| PROBLEM |
Copy out the news report on Fr. Stephen Imbarrato below in full, word for word.

| PASSAGE PROVIDED |
=== Begin Enclosure ===
WASHINGTON, D.C., January 21, 2016 (LifeSiteNews) – The Rev. Stephen Imbarrato is a father who regrets losing another kind of fatherhood.
Fr. Imbarrato has served as a priest for 10 years and founded two pro-life organizations in the Archdiocese of Albuquerque: Project Defending Life and Protest ABQ.
He's also a parent grieving the children he lost decades ago to abortion.
Fr. Imbarrato told hundreds of young people at the annual March for Life Youth Rally in Washington, D.C., this afternoon that, long before he was ordained or became a seminarian, he got his girlfriend pregnant and told her “it would be best if you had the abortion.”
He remembering saying the words that “many men do…'I'll support you, whatever you decide.'” After she decided to have an abortion, “we both got very guilty quickly,” he said. “We parted ways.”
He eventually would find his calling as a parish priest and pro-life advocate, but his child never left his mind.
One day, while counseling young women on the sidewalk outside the same abortion facility where his girlfriend had aborted years earlier, he became convicted by God over his role in the long-ago abortion.
With his bishop's permission, he contacted his old flame through mutual friends, and they agreed to meet. “I apologized to her and took full responsibility for talking her into having the abortion,” he told the crowd of young people. “Tears came to her eyes, and I knew this was what she needed to hear.”
=== End Enclosure ===
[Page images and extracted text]
=== Begin Enclosure ===
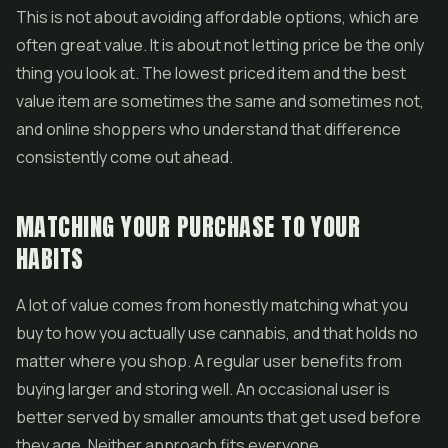
This is not about avoiding affordable options, which are
often great value. It is about not letting price be the only
thing you look at. The lowest priced item and the best
value item are sometimes the same and sometimes not,
and online shoppers who understand that difference
consistently come out ahead.
MATCHING YOUR PURCHASE TO YOUR
HABITS
A lot of value comes from honestly matching what you
buy to how you actually use cannabis, and that holds no
matter where you shop. A regular user benefits from
buying larger and storing well. An occasional user is
better served by smaller amounts that get used before
they age. Neither approach fits everyone.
=== End Enclosure ===
| EXPECTED ANSWER |
WASHINGTON, D.C., January 21, 2016 (LifeSiteNews) – The Rev. Stephen Imbarrato is a father who regrets losing another kind of fatherhood.
Fr. Imbarrato has served as a priest for 10 years and founded two pro-life organizations in the Archdiocese of Albuquerque: Project Defending Life and Protest ABQ.
He's also a parent grieving the children he lost decades ago to abortion.
Fr. Imbarrato told hundreds of young people at the annual March for Life Youth Rally in Washington, D.C., this afternoon that, long before he was ordained or became a seminarian, he got his girlfriend pregnant and told her “it would be best if you had the abortion.”
He remembering saying the words that “many men do…'I'll support you, whatever you decide.'” After she decided to have an abortion, “we both got very guilty quickly,” he said. “We parted ways.”
He eventually would find his calling as a parish priest and pro-life advocate, but his child never left his mind.
One day, while counseling young women on the sidewalk outside the same abortion facility where his girlfriend had aborted years earlier, he became convicted by God over his role in the long-ago abortion.
With his bishop's permission, he contacted his old flame through mutual friends, and they agreed to meet. “I apologized to her and took full responsibility for talking her into having the abortion,” he told the crowd of young people. “Tears came to her eyes, and I knew this was what she needed to hear.”